Mektuplarda, arzu, fragmanlar aracılığıyla, birlikte geçirilen yoğun anlar, ayrı geçirilen zamanlar boyunca mitolojikleştirilir. Bu anılar, herhangi bir günlük ilişkiden daha elastik, daha mitik hale gelir.

 

Zamanla değişen bir şey var: Sonraki mektuplarda, Casares artık Camus’dan yazmasını istemek yerine ona incelik sunar. “Her zaman istendiğin gibi yaşa. Yazmak istemiyorsan, yapma. Şimdi yeterince biliyorsun ki kendimizi tekrar etmekten başka bir şey yapamayız.” Ondan tembelliğinin iyi gittiğine dair bir mektup göndermesini ister, hatta tek kelime olsa bile. “Bilmem gerekeni bileceğim. Ve kendi tarafımda, aynı şeyi yapacağım.” Daha sonraki mektuplarda, ona her şeyi söylediğini, onsuz bir hayat hayal edemediğini, ama bunu yapması gerektiğini tekrarlar. Onun yokluğuna razıdır, bu süre zarfında onun için her zaman var olacaktır. “Bu kadar. Ne olursa olsun, tüm hayatımda sonsuza kadar varsın,” der ona.

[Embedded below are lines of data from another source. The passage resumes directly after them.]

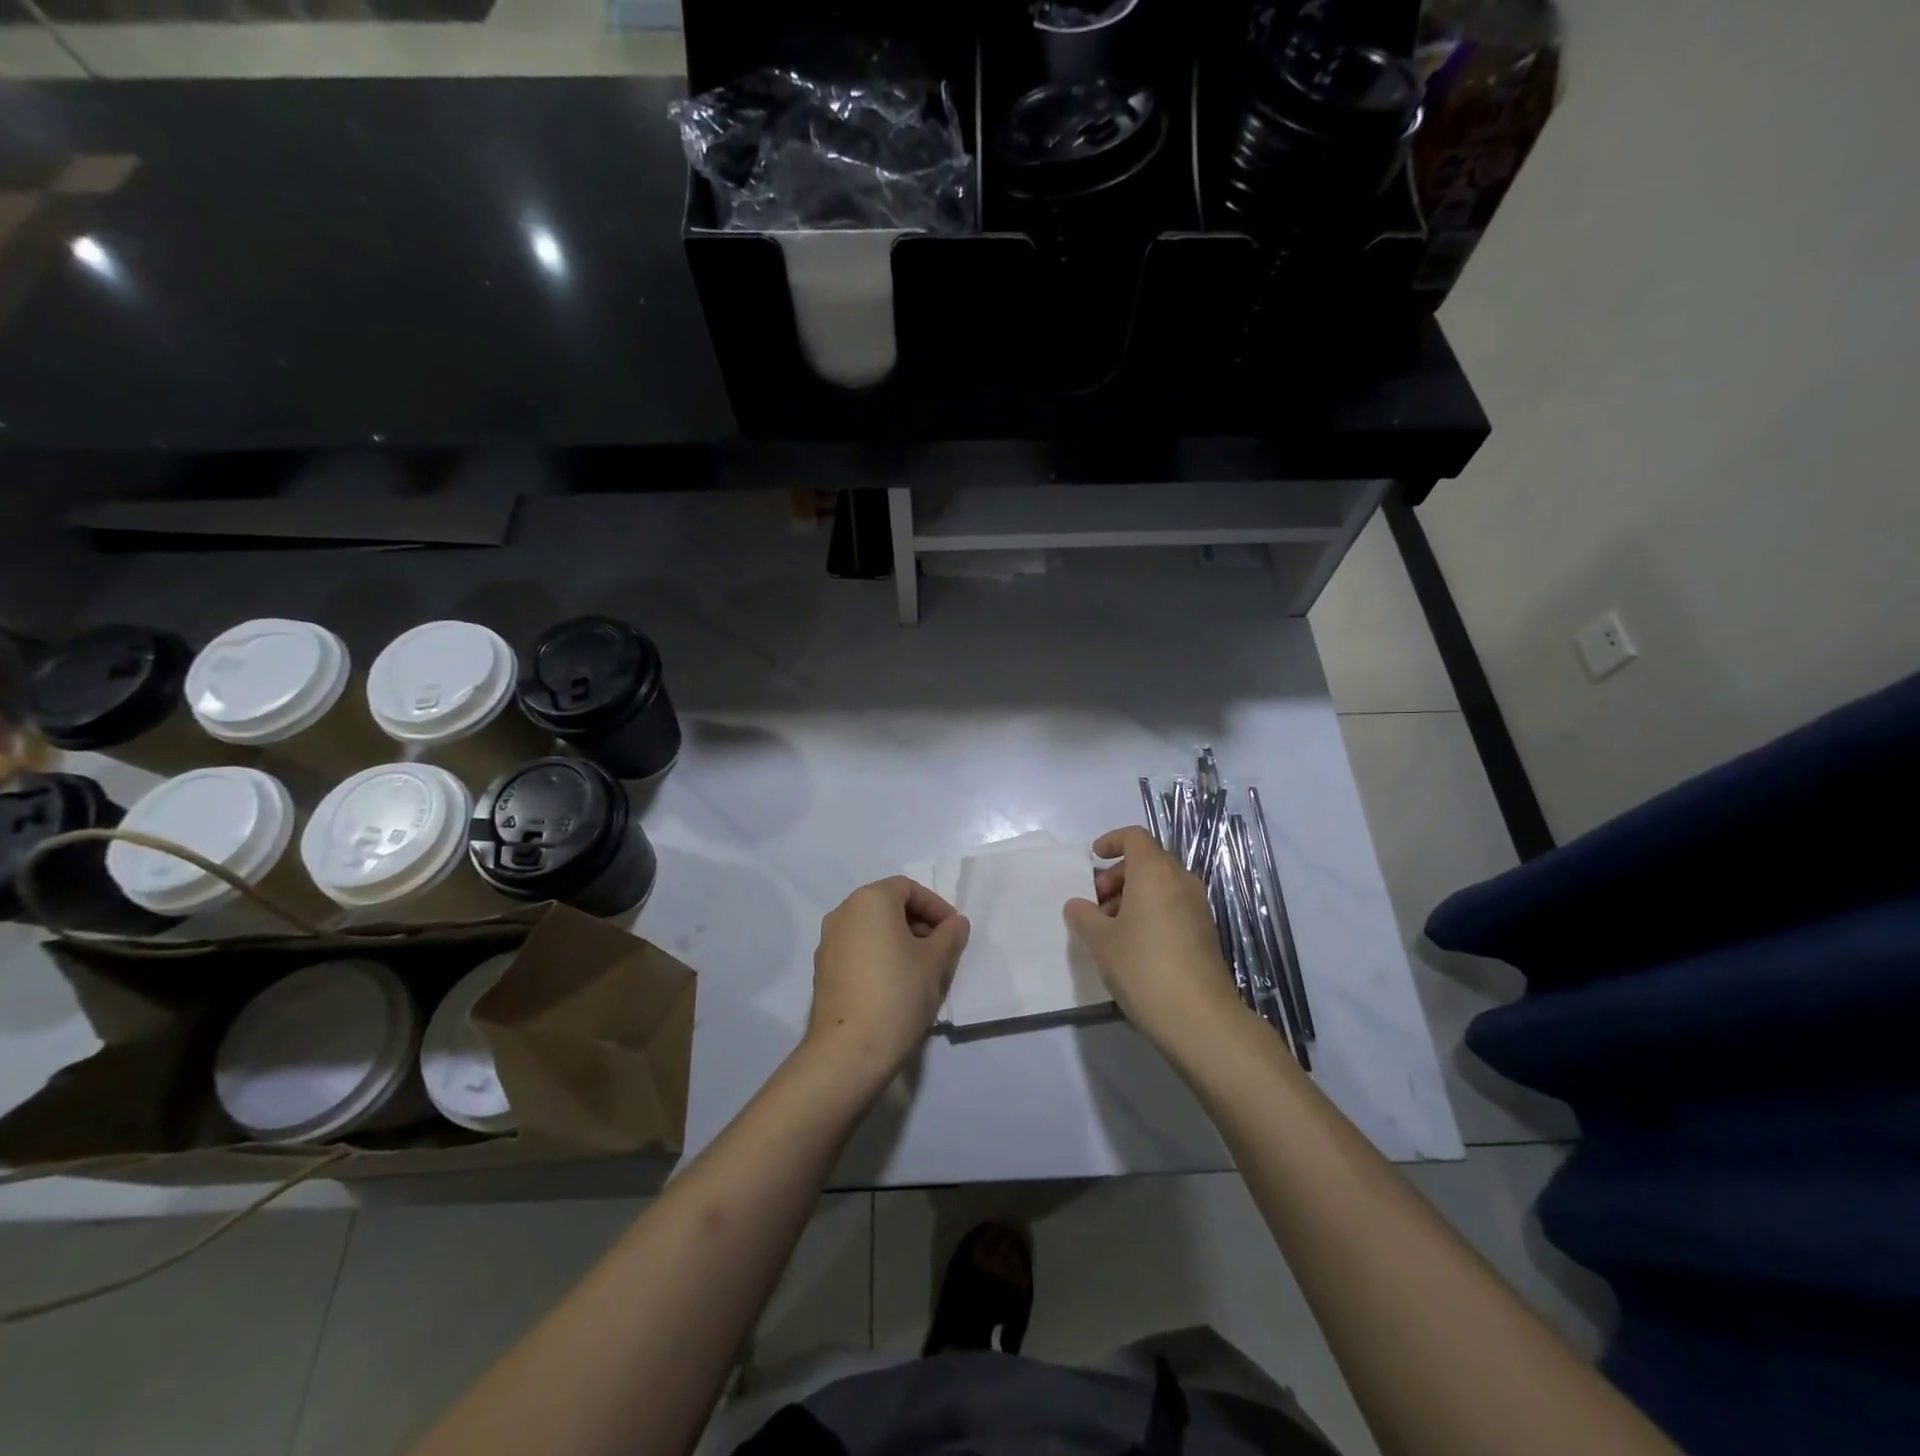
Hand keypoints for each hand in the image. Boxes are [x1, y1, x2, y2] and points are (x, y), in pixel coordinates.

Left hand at [805, 876, 969, 1082]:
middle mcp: (842, 913)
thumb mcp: (936, 961)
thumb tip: (955, 923)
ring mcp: (828, 942)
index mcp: (869, 900)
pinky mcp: (822, 970)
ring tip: (922, 971)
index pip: (908, 888)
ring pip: (872, 930)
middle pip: (888, 906)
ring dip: (900, 941)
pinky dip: (880, 957)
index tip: (954, 932)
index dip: (936, 906)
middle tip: (941, 951)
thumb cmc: (898, 993)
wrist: (849, 1051)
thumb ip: (950, 935)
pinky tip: (897, 986)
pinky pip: (858, 951)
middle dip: (918, 923)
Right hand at [1064, 827, 1246, 1052]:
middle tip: (1097, 902)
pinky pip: (1173, 906)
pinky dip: (1152, 911)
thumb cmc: (1143, 967)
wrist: (1200, 1018)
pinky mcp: (1205, 932)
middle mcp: (1181, 881)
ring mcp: (1198, 907)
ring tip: (1111, 928)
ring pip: (1161, 885)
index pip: (1135, 837)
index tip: (1093, 859)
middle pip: (1148, 860)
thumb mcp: (1101, 941)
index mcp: (1154, 872)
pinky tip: (1135, 945)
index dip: (1112, 841)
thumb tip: (1078, 905)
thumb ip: (1084, 916)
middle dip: (1118, 874)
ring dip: (1134, 895)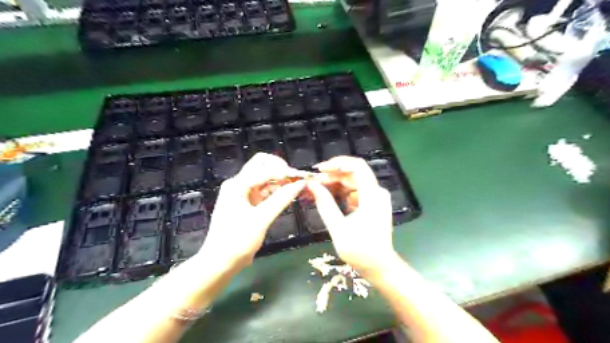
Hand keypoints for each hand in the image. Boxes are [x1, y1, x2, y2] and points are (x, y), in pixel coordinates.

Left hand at [199, 155, 303, 269]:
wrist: (220, 262)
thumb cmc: (237, 241)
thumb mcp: (261, 219)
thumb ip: (281, 199)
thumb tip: (300, 184)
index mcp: (238, 184)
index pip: (264, 168)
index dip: (284, 171)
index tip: (301, 179)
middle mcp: (239, 184)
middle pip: (262, 166)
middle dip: (280, 170)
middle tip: (296, 180)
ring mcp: (243, 193)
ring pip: (264, 178)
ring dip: (280, 181)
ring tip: (296, 188)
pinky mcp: (248, 203)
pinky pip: (264, 191)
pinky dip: (276, 192)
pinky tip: (287, 196)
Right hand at [308, 157, 398, 276]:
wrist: (379, 267)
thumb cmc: (360, 250)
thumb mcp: (338, 228)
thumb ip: (325, 204)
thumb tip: (312, 185)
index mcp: (372, 196)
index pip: (357, 167)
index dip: (337, 163)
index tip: (320, 169)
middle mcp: (377, 193)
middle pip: (353, 174)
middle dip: (332, 175)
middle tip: (313, 182)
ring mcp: (376, 198)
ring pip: (353, 182)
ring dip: (335, 184)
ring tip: (317, 189)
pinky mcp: (372, 204)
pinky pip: (355, 191)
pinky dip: (341, 192)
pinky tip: (328, 197)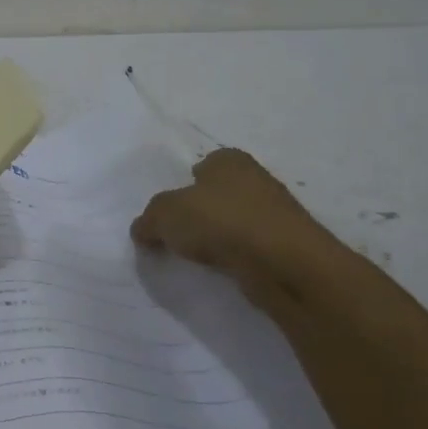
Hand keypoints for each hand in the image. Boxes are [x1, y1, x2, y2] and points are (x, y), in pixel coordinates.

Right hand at [131, 148, 343, 308]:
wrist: (282, 263)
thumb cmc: (220, 222)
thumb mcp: (164, 214)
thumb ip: (148, 220)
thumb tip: (142, 230)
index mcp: (229, 159)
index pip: (203, 164)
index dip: (185, 184)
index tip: (171, 210)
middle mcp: (255, 179)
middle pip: (219, 194)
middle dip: (201, 211)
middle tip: (178, 234)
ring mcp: (275, 213)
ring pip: (235, 221)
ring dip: (219, 236)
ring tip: (197, 256)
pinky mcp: (285, 245)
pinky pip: (249, 247)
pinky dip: (235, 256)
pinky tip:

Camus’un son mektubu kendini sadece şu şekilde duyurur: “İyi. Son mektup. Sadece salı günü geleceğimi söylemek için yazıyorum Yakında, alabalığım.” Salı günü yeniden bir araya geldiklerinde, romantizmlerine yeniden başlayacaklarını, baştan başlayacaklarını söyler Camus.

Yazışmaları burada sona erer.

Son mektubunu gönderdikten birkaç gün sonra, 4 Ocak 1960’da, Camus bir araba kazasında ölür Hikayeye göre, cebinde bir tren bileti varmış. Casares otuz altı yıl daha yaşadı bu süreçte0. Yetmiş dört yaşındaki doğum gününden bir gün sonra, Fransa’daki kır evinde ölü bulundu.

Hayat ve sanat arasındaki yankılar devam etti: Camus’nün ölümünden bir yıl sonra, Casares, Cocteau’nun Orpheus Üçlemesi’nin son bölümünde Prenses rolünü yeniden canlandırdı. Oyunda, Prenses, şair ve hamile eşi Eurydice arasında bir aşk üçgeni vardır. Hikaye, savaştan sonraki hayal gibi bir Paris’te geçmektedir.